:: Document text ::
▼
There are two good reasons why a country might need more reserves than it has maturing external debt. The first is that it has an ongoing current account deficit. A country arguably should hold reserves to survive one year without any external financing – the sum of the current account and short-term external debt. The other is that a country has lots of domestic foreign currency deposits.

Neither applies to China. China’s runs a $200 to $300 billion current account surplus, so its one year external financing need is now around $500 billion. China has a relatively modest $250-$300 billion in foreign currency sight deposits, and just under $600 billion in domestic foreign currency deposits (to put that in context, it is about 5 percent of GDP). It would take just over a trillion in reserves to cover China’s external (short-term debt) and internal (domestic fx sight deposits) fx liquidity need.

The $2.7 trillion number (or $2.6 trillion) stems from the initial application of the IMF’s new (and in my view flawed) reserve metric to China. The IMF’s metric revived M2 to reserves as an important indicator of reserve adequacy, and China is off the charts on this indicator (China has very little external debt, but a very large domestic deposit base – so a composite indicator that includes the domestic deposit base gets a very different result than metrics that focus on external debt). In the composite indicator, emerging economies with a fixed exchange rate and an open capital account need to hold 10% of M2 in reserves. That alone is about over 20% of China’s GDP – as China’s M2 to GDP ratio is a bit over 200%. For China, the weighted contributions from short-term debt, “exports” (the IMF uses exports rather than imports) and long-term external liabilities are trivial. For China, the entire reserve need more or less comes from one of the four variables in the IMF’s composite indicator ( more here).
▲
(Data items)
▼
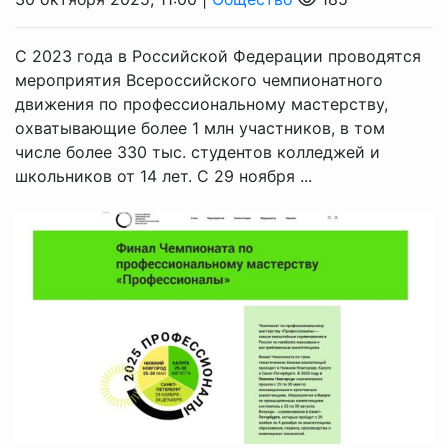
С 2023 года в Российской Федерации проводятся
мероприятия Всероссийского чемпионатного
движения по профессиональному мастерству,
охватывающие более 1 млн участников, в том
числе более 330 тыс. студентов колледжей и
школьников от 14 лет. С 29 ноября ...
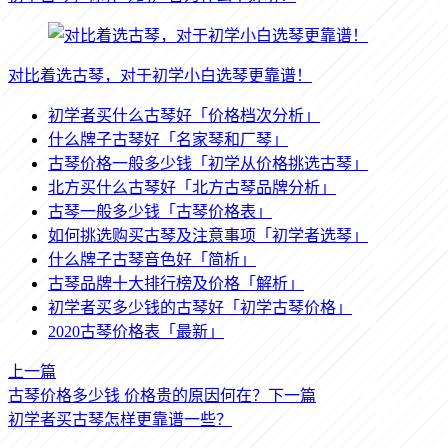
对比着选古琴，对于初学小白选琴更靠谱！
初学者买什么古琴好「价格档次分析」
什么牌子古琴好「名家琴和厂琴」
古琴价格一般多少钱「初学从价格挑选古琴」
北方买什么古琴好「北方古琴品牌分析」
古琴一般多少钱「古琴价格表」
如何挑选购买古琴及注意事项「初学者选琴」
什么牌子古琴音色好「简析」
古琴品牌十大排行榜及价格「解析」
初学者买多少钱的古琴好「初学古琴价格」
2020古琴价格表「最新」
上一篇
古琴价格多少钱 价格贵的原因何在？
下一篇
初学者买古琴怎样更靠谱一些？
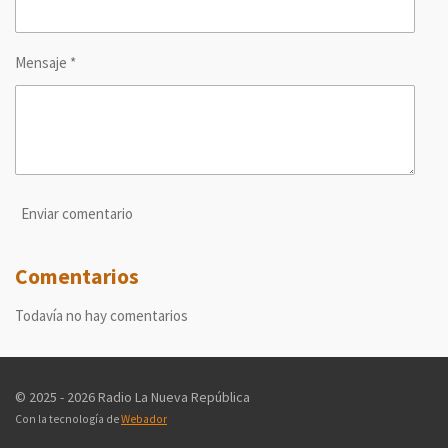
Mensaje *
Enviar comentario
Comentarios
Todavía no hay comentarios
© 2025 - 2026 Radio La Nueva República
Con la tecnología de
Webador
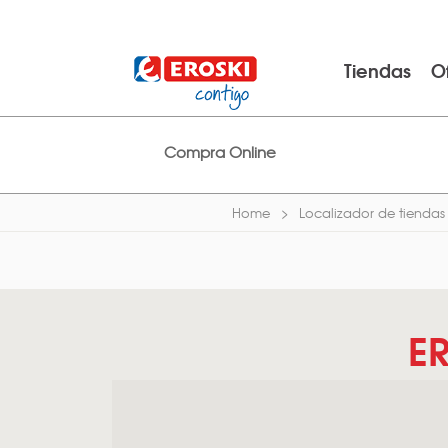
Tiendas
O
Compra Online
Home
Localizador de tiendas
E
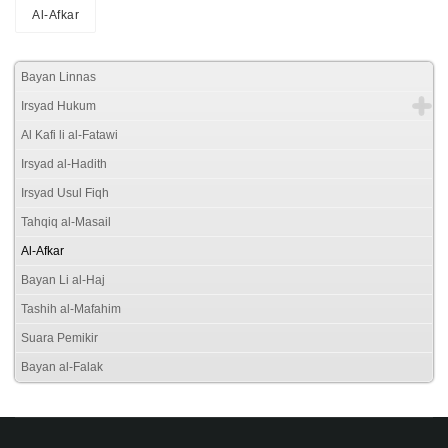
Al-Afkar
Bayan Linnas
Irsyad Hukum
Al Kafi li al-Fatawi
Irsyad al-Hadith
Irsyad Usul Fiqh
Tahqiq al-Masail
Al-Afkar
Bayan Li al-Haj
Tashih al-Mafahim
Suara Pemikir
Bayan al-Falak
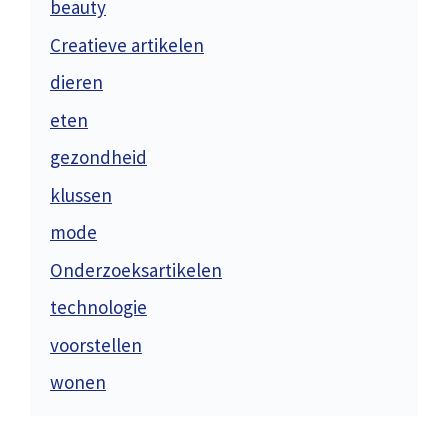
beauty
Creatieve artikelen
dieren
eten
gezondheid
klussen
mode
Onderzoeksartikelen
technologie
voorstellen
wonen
▲
:: Assignment 1 ::
Return the passage on China's reserve needs in full, word for word.
:: Assignment 2 ::
Output the stretch of the listing from the line containing "对比着选古琴，对于初学小白选琴更靠谱！" through the end of the listing, both ends included, as a numbered list. Leave out blank lines and the pictures.
The passage on China's reserve needs and the listing are unrelated to each other.

:: Exercise response 1 ::
There are two good reasons why a country might need more reserves than it has maturing external debt. The first is that it has an ongoing current account deficit. A country arguably should hold reserves to survive one year without any external financing – the sum of the current account and short-term external debt. The other is that a country has lots of domestic foreign currency deposits.

Neither applies to China. China’s runs a $200 to $300 billion current account surplus, so its one year external financing need is now around $500 billion. China has a relatively modest $250-$300 billion in foreign currency sight deposits, and just under $600 billion in domestic foreign currency deposits (to put that in context, it is about 5 percent of GDP). It would take just over a trillion in reserves to cover China’s external (short-term debt) and internal (domestic fx sight deposits) fx liquidity need.

The $2.7 trillion number (or $2.6 trillion) stems from the initial application of the IMF’s new (and in my view flawed) reserve metric to China. The IMF’s metric revived M2 to reserves as an important indicator of reserve adequacy, and China is off the charts on this indicator (China has very little external debt, but a very large domestic deposit base – so a composite indicator that includes the domestic deposit base gets a very different result than metrics that focus on external debt). In the composite indicator, emerging economies with a fixed exchange rate and an open capital account need to hold 10% of M2 in reserves. That alone is about over 20% of China’s GDP – as China’s M2 to GDP ratio is a bit over 200%. For China, the weighted contributions from short-term debt, “exports” (the IMF uses exports rather than imports) and long-term external liabilities are trivial. For China, the entire reserve need more or less comes from one of the four variables in the IMF’s composite indicator ( more here).

:: Exercise response 2 ::
1. 对比着选古琴，对于初学小白选琴更靠谱！
2. 初学者买什么古琴好「价格档次分析」
3. 什么牌子古琴好「名家琴和厂琴」
4. 古琴价格一般多少钱「初学从价格挑选古琴」
5. 北方买什么古琴好「北方古琴品牌分析」
6. 古琴一般多少钱「古琴价格表」
7. 如何挑选购买古琴及注意事项「初学者选琴」
8. 什么牌子古琴音色好「简析」
9. 古琴品牌十大排行榜及价格「解析」
10. 初学者买多少钱的古琴好「初学古琴价格」
11. 2020古琴价格表「最新」
12. 上一篇
13. 古琴价格多少钱 价格贵的原因何在？
14. 下一篇
15. 初学者买古琴怎样更靠谱一些？
16. Mensaje *
17. Enviar comentario
18. Comentarios
19. Todavía no hay comentarios
20. © 2025 - 2026 Radio La Nueva República
21. Con la tecnología de
22. Webador
23. Tiendas
24. O
25. Compra Online
26. Home
27. Localizador de tiendas
28. E
29. Al-Afkar
30. Bayan Linnas
31. Irsyad Hukum
32. Al Kafi li al-Fatawi
33. Irsyad al-Hadith
34. Irsyad Usul Fiqh
35. Tahqiq al-Masail
36. Al-Afkar
37. Bayan Li al-Haj
38. Tashih al-Mafahim
39. Suara Pemikir
40. Bayan al-Falak
41. beauty
42. Creatieve artikelen
43. dieren
44. eten
45. gezondheid
46. klussen
47. mode
48. Onderzoeksartikelen
49. technologie
50. voorstellen
51. wonen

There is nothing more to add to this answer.